Packaging, essentially, is simply providing software in a form that complies with the policies for the distribution into which you’re packaging it. The package format itself plays a pretty minor role in this. If you believe that you’d suddenly be able to install anything you like on any distro if only RPM distros would adopt DEB or vice versa, heads up: you’re just _wrong_. This is not a point of view that’s up for debate, it’s a simple, objective fact, which is easily verifiable just by learning a little bit about what packaging actually is, and how it’s done on all the different distributions. So the fundamental tenet at the base of the ‘we need a common package format’ argument is simply invalid, which is enough to make the argument just a giant waste of time.
Those who make the argument need to step back and look at what it is they actually want. Usually, what some want is a world in which there’s only One True Linux Distribution that everyone uses (so they don’t have to worry about learning about the repository system to get packages), in which case, you might want to fill in a “I want a pony” feature request. It’s not happening, it’s never going to happen, get used to it. If you either want One True Distribution or bust, then I advise you to go out and get a Mac already.
What others want is something that would actually be achievable, which is a unified system to make it easier for third parties to independently provide self-contained software packages for various distributions. This is a valid desire, and something that could be done. The error is just in imagining that the way to go about this is to force all distributions to adopt a common package format, as if that’d somehow magically solve the problem (here’s a hint: it wouldn’t).
The most appropriate way to address this problem is fairly simple. Just write a decent distribution-independent software delivery platform. There’s absolutely no reason why third parties have to deliver software to Linux users in the native package format of their distribution, and many don’t. Many just provide a tarball or a binary installer, and there’s nothing wrong with that. If you want to do it really snazzily, though, what you want to do is design the App Store for Linux, or Steam for Linux, or something like that. It would be perfectly possible to implement such a thing in such a way that the client (or multiple client apps! why not?) could be made available on all distributions. It could install everything to /opt or /usr/local in the filesystem layout of your choosing (go to town, people who want OS X-style hierarchies or whatever). There’s no reason at all for third party application delivery to be done in the same way as first party package delivery, it’s perfectly sane to have two systems.

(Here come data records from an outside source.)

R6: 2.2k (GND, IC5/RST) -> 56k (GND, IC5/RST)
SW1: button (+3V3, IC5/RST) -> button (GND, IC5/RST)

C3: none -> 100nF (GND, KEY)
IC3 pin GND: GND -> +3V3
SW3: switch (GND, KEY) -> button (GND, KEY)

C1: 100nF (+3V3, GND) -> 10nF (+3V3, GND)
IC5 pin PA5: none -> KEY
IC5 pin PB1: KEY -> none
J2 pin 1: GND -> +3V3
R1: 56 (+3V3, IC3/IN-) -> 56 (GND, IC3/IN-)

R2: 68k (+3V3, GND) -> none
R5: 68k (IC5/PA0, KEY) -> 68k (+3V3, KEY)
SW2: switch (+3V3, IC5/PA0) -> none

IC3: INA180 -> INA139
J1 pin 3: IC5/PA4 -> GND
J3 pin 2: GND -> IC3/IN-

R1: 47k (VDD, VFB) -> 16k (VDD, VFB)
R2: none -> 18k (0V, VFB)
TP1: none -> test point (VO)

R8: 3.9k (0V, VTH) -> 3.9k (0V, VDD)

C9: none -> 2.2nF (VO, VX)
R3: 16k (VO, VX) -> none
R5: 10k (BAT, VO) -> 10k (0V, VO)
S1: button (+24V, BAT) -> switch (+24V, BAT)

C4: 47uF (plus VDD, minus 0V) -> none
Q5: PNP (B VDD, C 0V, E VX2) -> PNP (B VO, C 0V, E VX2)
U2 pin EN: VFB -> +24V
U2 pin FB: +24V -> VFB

There have already been attempts to do this sort of thing, like Autopackage. Most of them have failed, probably because they weren’t very well designed or maintained. But there’s nothing intrinsically wrong with the concept. Fix up one of the existing implementations or write a new one, get some buy-in from major third-party application providers for Linux (how about Google?), and then get the users on board – shouldn’t be too hard.